I know space is really big and so the odds of a rocket hitting a satellite on its way up are incredibly low, but now we're talking about lots of lines between each satellite rather than just the satellites themselves. Are the odds still tiny?
Not that it would be a big deal if it happened, just curiosity.
Aside, but it's not left to chance. They only launch when there's a gap in the space traffic.
I think you could take the time a rocket would be in the way and compare it to the time it would take any given satellite link pair to make an orbit to form an estimate of the chance of a single interference. Then multiply by rockets and satellite pairs to form an overall estimate.

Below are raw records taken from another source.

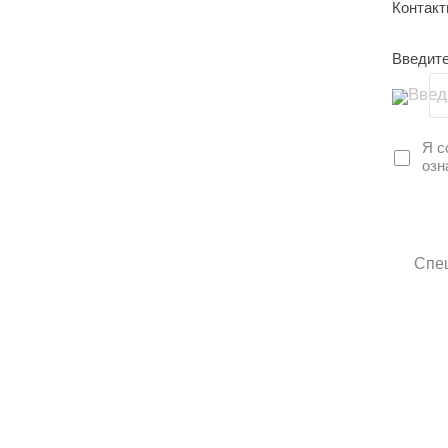
Контак
Введите
Введ
Я с
озн
Спец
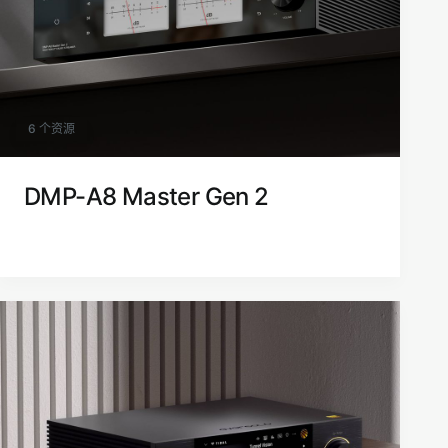
6 个资源
DMP-A8 Master Gen 2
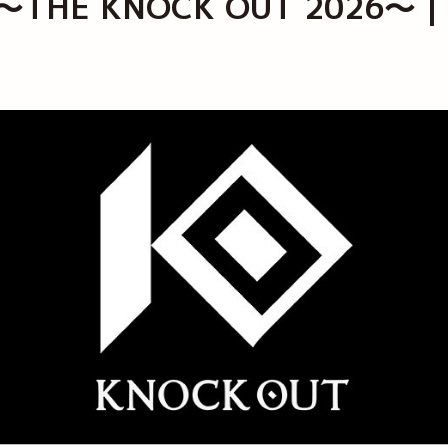
65 ～THE KNOCK OUT 2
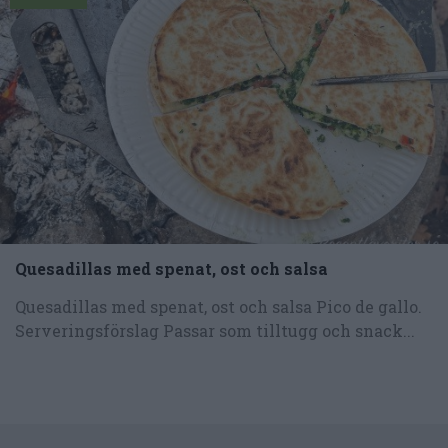
Quesadillas med spenat, ost och salsa
Quesadillas med spenat, ost och salsa Pico de gallo.
Serveringsförslag Passar som tilltugg och snack...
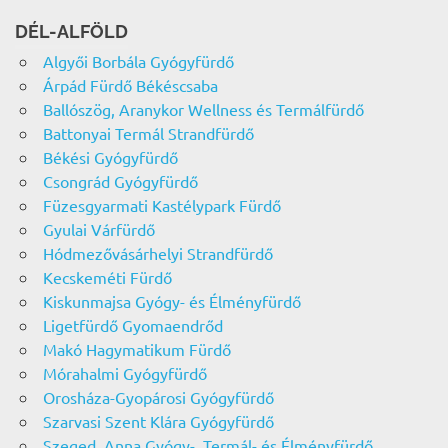
DÉL-ALFÖLD
Algyői Borbála Gyógyfürdő
Árpád Fürdő Békéscsaba
Ballószög, Aranykor Wellness és Termálfürdő
Battonyai Termál Strandfürdő
Békési Gyógyfürdő
Csongrád Gyógyfürdő
Füzesgyarmati Kastélypark Fürdő
Gyulai Várfürdő
Hódmezővásárhelyi Strandfürdő
Kecskeméti Fürdő
Kiskunmajsa Gyógy- és Élményfürdő
Ligetfürdő Gyomaendrőd
Makó Hagymatikum Fürdő
Mórahalmi Gyógyfürdő
Orosháza-Gyopárosi Gyógyfürdő
Szarvasi Szent Klára Gyógyfürdő
Szeged, Anna Gyógy-, Termál- és Élményfürdő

https://satellitemap.space is pretty amazing but a Starlink satellite looks massive on there, really at the scales we are talking they wouldn't even be a pixel. Do we know how many of the satellites are actually interlinked by lasers?
Lets not forget about clouds, birds, airplanes, hot hair balloons and tons of other things that separate the ground from space.
We have protocols and networks already designed today that deal with this exact problem.
Which is actually a lot more then I estimated when I started this math, kinda puts into perspective more then 1 of the scales at play here.
Tl;dr Rockets are fast, data is apparently faster.
[0] Apparently on its longest distance link Starlink intersected 30km altitude
[1] Ref: my ass
If you’re in low earth orbit you’re traveling through rocket exhaust. That doesn’t mean you’re seeing enough to affect optical transmission gain. Or orbital decay. But the notion that you’re going to miss because there’s 100’s of kilometers between fast moving satellites? That’s the part of this conversation that deserves condescension, if anything.